Los íconos y el timing

La muchacha apenas estaba terminando el secundario en el María Auxiliadora. No sólo como portadora de la bandera, sino como egresada con el más alto promedio del año 1962 en toda la provincia de Chubut. Vino su recuerdo ayer en el Día del Libro; porque sospecho que fue la primer comodorense que editó una obra trascendente y merecedora del homenaje de tenerla privilegiadamente en la memoria.

ENSUEÑO
“Chubut, ensueño y realidad”, fue el lírico título de la obra. El viento se llevó esas páginas, que desearíamos estén en algún anaquel de la biblioteca pública principal de la ciudad.
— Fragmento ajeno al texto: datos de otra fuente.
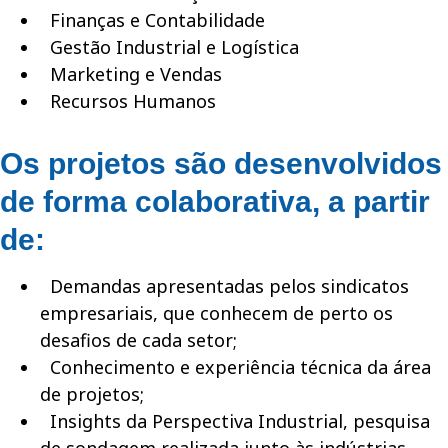
Finanças e Contabilidade
Gestão Industrial e Logística
Marketing e Vendas
Recursos Humanos
Os projetos são desenvolvidos
de forma colaborativa, a partir
de:
Demandas apresentadas pelos sindicatos
empresariais, que conhecem de perto os
desafios de cada setor;
Conhecimento e experiência técnica da área
de projetos;
Insights da Perspectiva Industrial, pesquisa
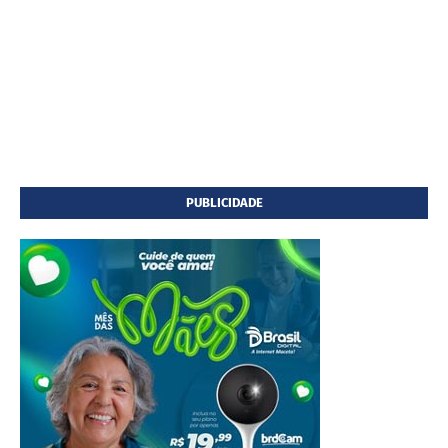
PUBLICIDADE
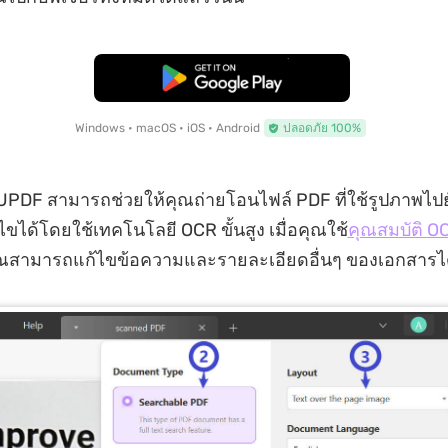
ดาวน์โหลดฟรี
Windows • macOS • iOS • Android
ปลอดภัย 100%
UPDF สามารถช่วยให้คุณถ่ายโอนไฟล์ PDF ที่ใช้รูปภาพไปย
ขได้โดยใช้เทคโนโลยี OCR ขั้นสูง เมื่อคุณใช้
คุณสมบัติ O
ุณสามารถแก้ไขข้อความและรายละเอียดอื่นๆ ของเอกสารไ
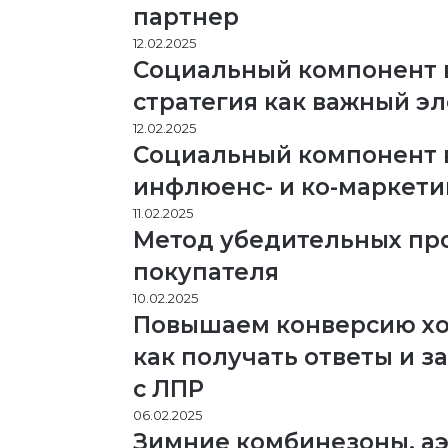
партнер
12.02.2025
Социальный компонент в
стратегия как важный э
12.02.2025
Социальный компонент в
инфлюенс- и ко-маркети
11.02.2025
Метод убедительных про
покупателя
10.02.2025
Повышаем конверсию хо
как получать ответы и 
с ЛПР
06.02.2025
Зимние комбинезоны, аэ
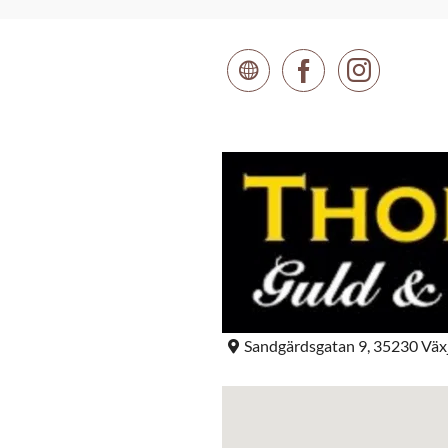
Sandgärdsgatan 9, 35230 Väx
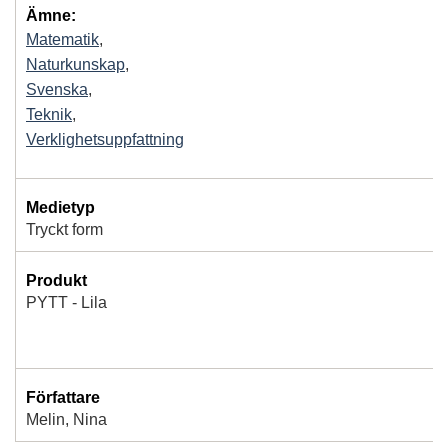
Ämne:
Matematik
,
Naturkunskap
,
Svenska
,
Teknik
,
Verklighetsuppfattning
Medietyp
Tryckt form
Produkt
PYTT - Lila
Författare
Melin, Nina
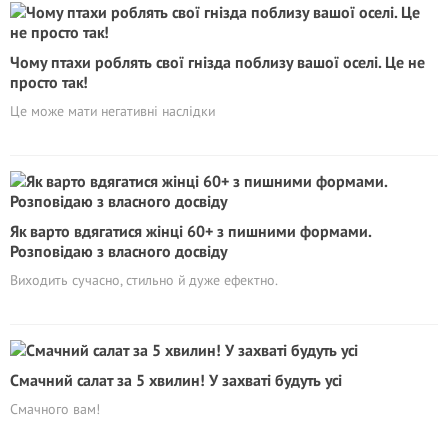
Чому птахи роблять свої гнізда поблизу вашої оселі. Це не
просто так!
Це може мати негативні наслідки
Як варто вдягатися жінці 60+ з пишними формами.
Розповідаю з власного досвіду
Виходить сучасно, стильно й дуже ефектно.
Смачний салат за 5 хвилин! У захваті будуть усі
Смачного вам!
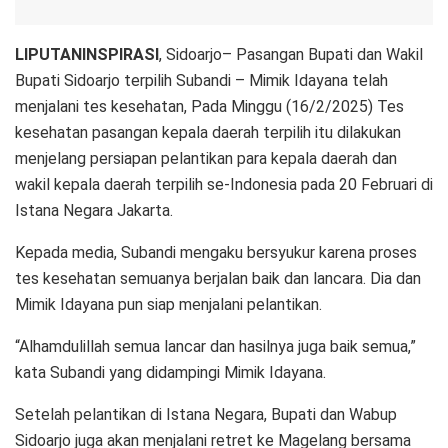
LIPUTANINSPIRASI
, Sidoarjo– Pasangan Bupati dan Wakil
Bupati Sidoarjo terpilih Subandi – Mimik Idayana telah
menjalani tes kesehatan, Pada Minggu (16/2/2025) Tes
kesehatan pasangan kepala daerah terpilih itu dilakukan
menjelang persiapan pelantikan para kepala daerah dan
wakil kepala daerah terpilih se-Indonesia pada 20 Februari di
Istana Negara Jakarta.
Kepada media, Subandi mengaku bersyukur karena proses
tes kesehatan semuanya berjalan baik dan lancara. Dia dan
Mimik Idayana pun siap menjalani pelantikan.
“Alhamdulillah semua lancar dan hasilnya juga baik semua,”
kata Subandi yang didampingi Mimik Idayana.
Setelah pelantikan di Istana Negara, Bupati dan Wabup
Sidoarjo juga akan menjalani retret ke Magelang bersama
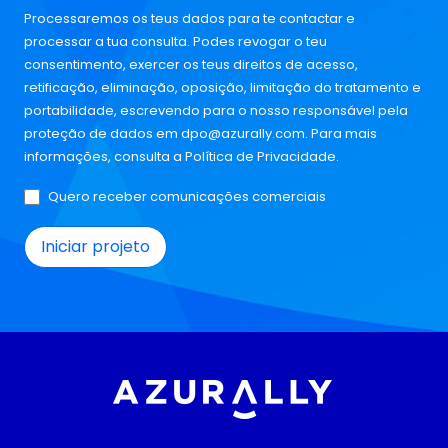
Processaremos os teus dados para te contactar e
processar a tua consulta. Podes revogar o teu
consentimento, exercer os teus direitos de acesso,
retificação, eliminação, oposição, limitação do tratamento e
portabilidade, escrevendo para o nosso responsável pela
proteção de dados em
dpo@azurally.com
. Para mais
informações, consulta a
Política de Privacidade
.
Quero receber comunicações comerciais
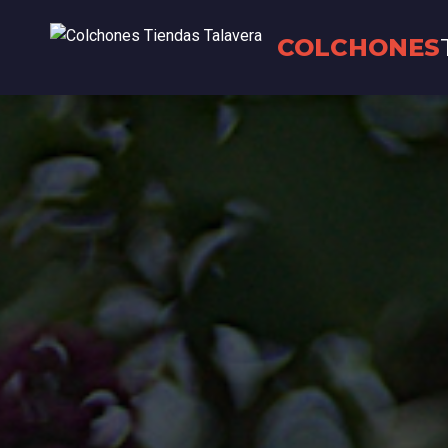
COLCHONES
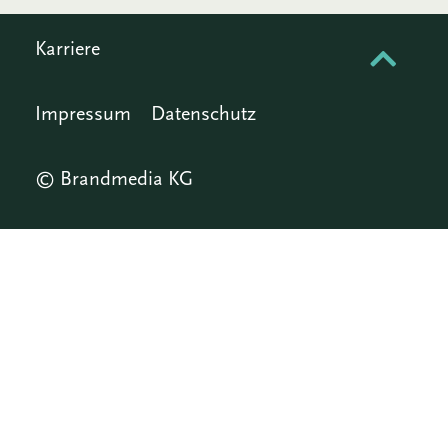
Karriere
Impressum
Datenschutz
© Brandmedia KG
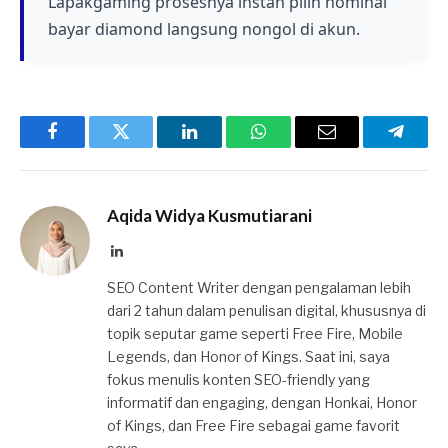
Lapakgaming prosesnya instan pilih nominal
bayar diamond langsung nongol di akun.
Facebook
Twitter
LinkedIn
WhatsApp
Email
Telegr
Aqida Widya Kusmutiarani
LinkedIn
SEO Content Writer dengan pengalaman lebih
dari 2 tahun dalam penulisan digital, khususnya di
topik seputar game seperti Free Fire, Mobile
Legends, dan Honor of Kings. Saat ini, saya
fokus menulis konten SEO-friendly yang
informatif dan engaging, dengan Honkai, Honor
of Kings, dan Free Fire sebagai game favorit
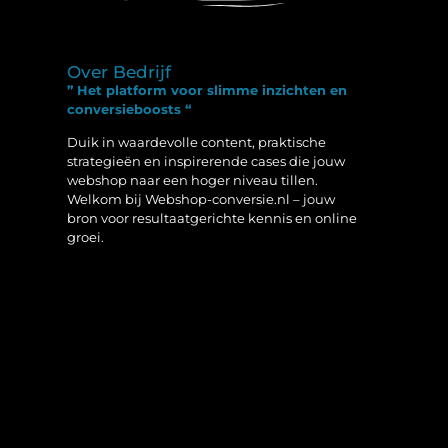
Over Bedrijf
” Het platform voor slimme inzichten en
conversieboosts “
Duik in waardevolle content, praktische
strategieën en inspirerende cases die jouw
webshop naar een hoger niveau tillen.
Welkom bij Webshop-conversie.nl – jouw
bron voor resultaatgerichte kennis en online
groei.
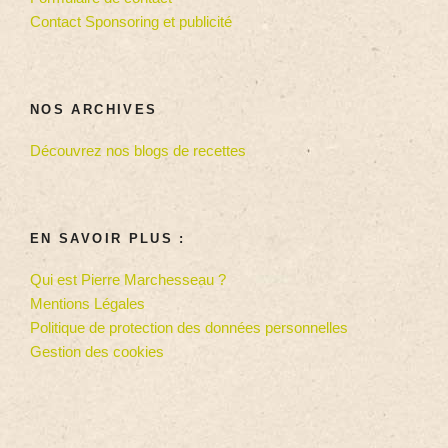
Contact Sponsoring et publicité
NOS ARCHIVES
Découvrez nos blogs de recettes
EN SAVOIR PLUS :
Qui est Pierre Marchesseau ?
Mentions Légales
Politique de protection des données personnelles
Gestion des cookies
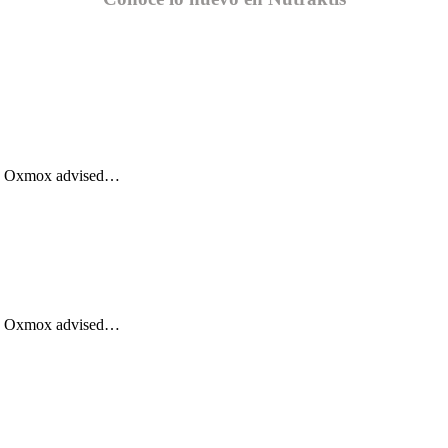
Big Oxmox advised…
Big Oxmox advised…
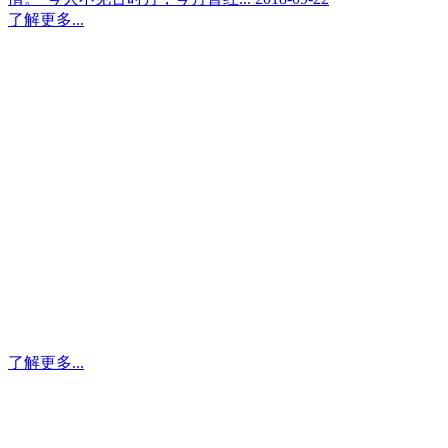
了解更多...
叼嘿视频网站指纹锁
FUYUAN FINGERPRINT LOCK
叼嘿视频网站指纹锁不仅畅销全国各省各市，还远销欧洲，非
洲，亚洲各国。叼嘿在线观看以优异的质量、快速的交货，良
好的服务获得国内外客商及用户的赞誉。
了解更多...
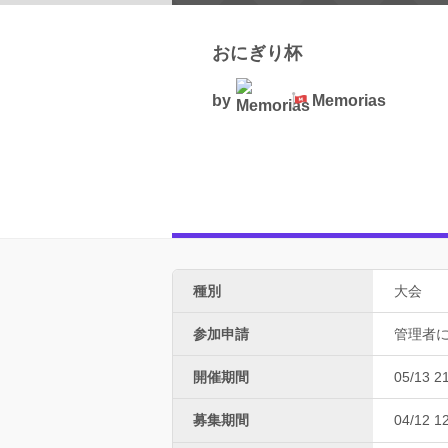
おにぎり杯
by
Memorias
種別
大会
参加申請
管理者
開催期間
05/13 2
募集期間
04/12 1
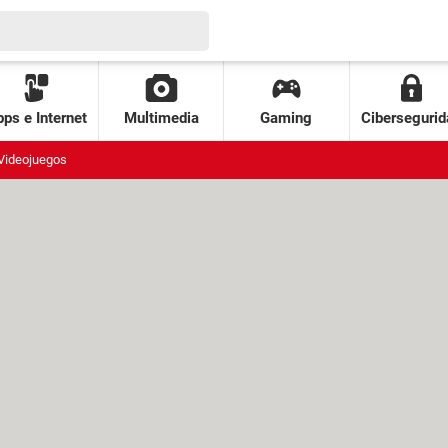
ps e Internet
Multimedia
Gaming
Cibersegurid
Videojuegos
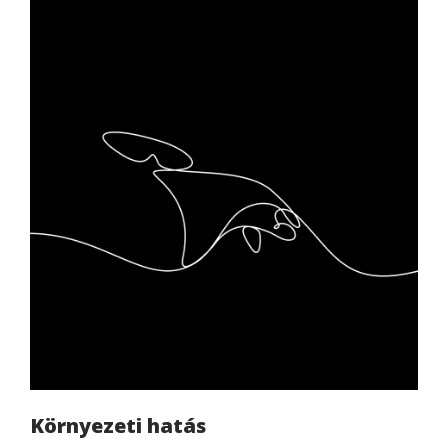
Környezeti hatás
El gobierno provincial se encargó de la merecida publicación en un generoso volumen de tapas celeste y blanco.

PIA
Su nombre, tan a tono con su formación educativa, fue durante el resto de esa década una marca casi registrada: María Pía Strasser.  Una ejemplar docente no hace mucho jubilada y que está entre las memorables directoras de la Escuela Nacional 24 cuando ya casi ascendía a “83”.

MERITOS
No había para entonces todavía fructificado una historiografía regional genuina, como ocurrió años más tarde con investigadores más académicos y consecuentes, a la zaga de Virgilio Zampini.
Por eso cobra mucha más fuerza en la fecha conmemorativa la añoranza por ese libro inaugural de nuestras primeras inquietudes por los antecedentes del entorno. Un trabajo inspirado y medular,  hecho por una adolescente que --de movida-- nos sugirió, para siempre, que el rescate de nuestras raíces, siempre oscilará del ensueño… a la realidad.